The trial court held in favor of Edmondson, holding that the relevant restrictive covenants ran with the land and were therefore confined to the property as it existed at the time of the covenant. Id. Accordingly, the trial court held that “[s]ince the defendant’s property is not burdened by restrictions either directly in the chain of title or by any other document, recorded or otherwise, this court cannot impose such restrictions upon her land[.]” Id. (emphasis in original).

On appeal, the Tennessee Court of Appeals affirmed. Id. at *2-*3. Specifically, the Court unequivocally held that, because the subject property did not have any restrictions applicable at the time it was sold by Fitts to Hasty, no restrictive covenants were applicable as the property passed through the various owners. Id. at *3. As the Court reflected, a buyer of property acquires the property subject only to the express restrictive covenants running with the land itself: “The present record reveals no reason why the restrictive covenants should not be applied according to their terms against buyers of lots who personally agreed to them or whose purchases occurred after the recordation of any particular set of covenants. We have already stated that no set of covenants should be given any general retroactive effect.” Id. at *4 (emphasis in original) (quoting East Sevier County Util. Dist. v. Wachovia Bank & Trust Co., 570 S.W.2d 850, 853 (Tenn. 1978)).

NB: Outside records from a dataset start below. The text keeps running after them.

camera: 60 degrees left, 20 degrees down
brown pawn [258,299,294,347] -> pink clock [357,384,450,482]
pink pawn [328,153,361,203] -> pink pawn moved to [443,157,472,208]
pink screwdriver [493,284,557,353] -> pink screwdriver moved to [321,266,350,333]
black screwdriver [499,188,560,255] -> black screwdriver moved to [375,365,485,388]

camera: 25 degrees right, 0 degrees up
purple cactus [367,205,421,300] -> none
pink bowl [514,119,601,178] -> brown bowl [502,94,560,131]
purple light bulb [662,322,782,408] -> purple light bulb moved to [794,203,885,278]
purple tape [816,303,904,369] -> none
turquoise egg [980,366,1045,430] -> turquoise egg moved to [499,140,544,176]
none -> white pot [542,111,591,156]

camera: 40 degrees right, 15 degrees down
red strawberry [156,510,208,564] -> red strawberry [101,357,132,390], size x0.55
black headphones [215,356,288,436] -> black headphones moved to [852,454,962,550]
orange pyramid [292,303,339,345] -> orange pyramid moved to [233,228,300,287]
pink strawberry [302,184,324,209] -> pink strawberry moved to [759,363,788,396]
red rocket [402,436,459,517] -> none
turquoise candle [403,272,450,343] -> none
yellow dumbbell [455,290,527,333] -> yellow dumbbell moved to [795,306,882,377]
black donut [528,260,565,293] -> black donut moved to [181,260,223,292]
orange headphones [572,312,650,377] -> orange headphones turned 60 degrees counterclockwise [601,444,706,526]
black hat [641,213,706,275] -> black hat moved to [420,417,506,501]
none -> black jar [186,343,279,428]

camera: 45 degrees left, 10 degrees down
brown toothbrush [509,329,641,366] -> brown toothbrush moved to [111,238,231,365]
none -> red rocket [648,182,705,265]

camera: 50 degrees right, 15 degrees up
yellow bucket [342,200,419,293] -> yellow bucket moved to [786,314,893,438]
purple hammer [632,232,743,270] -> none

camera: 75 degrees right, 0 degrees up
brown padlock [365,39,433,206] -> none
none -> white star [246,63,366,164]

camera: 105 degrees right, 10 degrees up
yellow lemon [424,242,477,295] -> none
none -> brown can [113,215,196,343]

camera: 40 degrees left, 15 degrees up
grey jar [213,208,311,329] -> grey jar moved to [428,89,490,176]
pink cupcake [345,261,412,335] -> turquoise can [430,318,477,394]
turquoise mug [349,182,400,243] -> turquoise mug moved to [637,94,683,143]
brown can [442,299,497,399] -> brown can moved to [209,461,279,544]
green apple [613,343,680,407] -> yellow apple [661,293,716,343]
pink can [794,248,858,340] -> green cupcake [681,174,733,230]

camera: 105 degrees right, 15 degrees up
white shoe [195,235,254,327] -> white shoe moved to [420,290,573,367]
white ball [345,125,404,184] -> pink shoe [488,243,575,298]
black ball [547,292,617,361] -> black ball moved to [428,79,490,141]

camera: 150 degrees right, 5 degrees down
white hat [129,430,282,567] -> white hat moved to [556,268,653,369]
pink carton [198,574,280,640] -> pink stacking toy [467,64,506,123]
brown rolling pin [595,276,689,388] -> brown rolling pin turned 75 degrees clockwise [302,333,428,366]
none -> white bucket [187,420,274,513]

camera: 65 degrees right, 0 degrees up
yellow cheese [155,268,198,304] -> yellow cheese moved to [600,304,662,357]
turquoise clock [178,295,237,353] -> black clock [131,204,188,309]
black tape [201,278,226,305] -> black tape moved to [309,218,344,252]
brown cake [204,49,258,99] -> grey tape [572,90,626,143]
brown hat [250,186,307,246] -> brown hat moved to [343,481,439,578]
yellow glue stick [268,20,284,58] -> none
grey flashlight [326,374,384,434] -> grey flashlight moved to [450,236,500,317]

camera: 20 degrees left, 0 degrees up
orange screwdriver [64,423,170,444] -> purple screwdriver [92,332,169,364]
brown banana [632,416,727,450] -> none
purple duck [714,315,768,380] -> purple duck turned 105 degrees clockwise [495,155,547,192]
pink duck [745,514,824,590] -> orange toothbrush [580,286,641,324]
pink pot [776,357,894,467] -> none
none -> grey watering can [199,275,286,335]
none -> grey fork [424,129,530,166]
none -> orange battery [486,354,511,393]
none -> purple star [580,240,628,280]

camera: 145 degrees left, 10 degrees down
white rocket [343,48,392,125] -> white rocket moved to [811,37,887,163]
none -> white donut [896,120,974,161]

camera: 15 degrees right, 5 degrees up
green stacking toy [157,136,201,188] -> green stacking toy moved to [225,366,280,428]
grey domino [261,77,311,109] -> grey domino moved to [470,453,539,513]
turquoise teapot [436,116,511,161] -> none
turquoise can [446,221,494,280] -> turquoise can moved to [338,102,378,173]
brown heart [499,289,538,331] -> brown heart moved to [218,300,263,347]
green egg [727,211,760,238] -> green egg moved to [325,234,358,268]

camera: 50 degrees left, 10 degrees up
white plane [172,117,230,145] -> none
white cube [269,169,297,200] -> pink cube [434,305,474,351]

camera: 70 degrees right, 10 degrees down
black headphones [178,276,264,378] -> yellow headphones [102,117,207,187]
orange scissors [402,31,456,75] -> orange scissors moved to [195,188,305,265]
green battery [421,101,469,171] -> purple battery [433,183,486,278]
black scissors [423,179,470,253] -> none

Accordingly, the subject plots of land were “not burdened by the restrictions which apply to all other tracts comprising Bluff Road Acres.” Id. Importantly, the Court also held that Edmonson’s knowledge of the restrictive covenants was entirely irrelevant. Thus, like the other cases discussed supra, Graham affirms the principle in Tennessee law that a purchaser of land acquires such land subject only to the restrictive covenants applicable at the time of the transaction, regardless of whether certain restrictive covenants burden other properties in the particular development, and their knowledge regarding subsequently recorded restrictive covenants is irrelevant.

In support of its position, Four Seasons has relied solely upon Preserve at Forrest Crossing Townhome Ass’n v. DeVaughn (Tenn. Ct. App. 2013), involving a townhome/condo in suburban Williamson County.  For a number of reasons, this case does not apply, but we will discuss that at another time.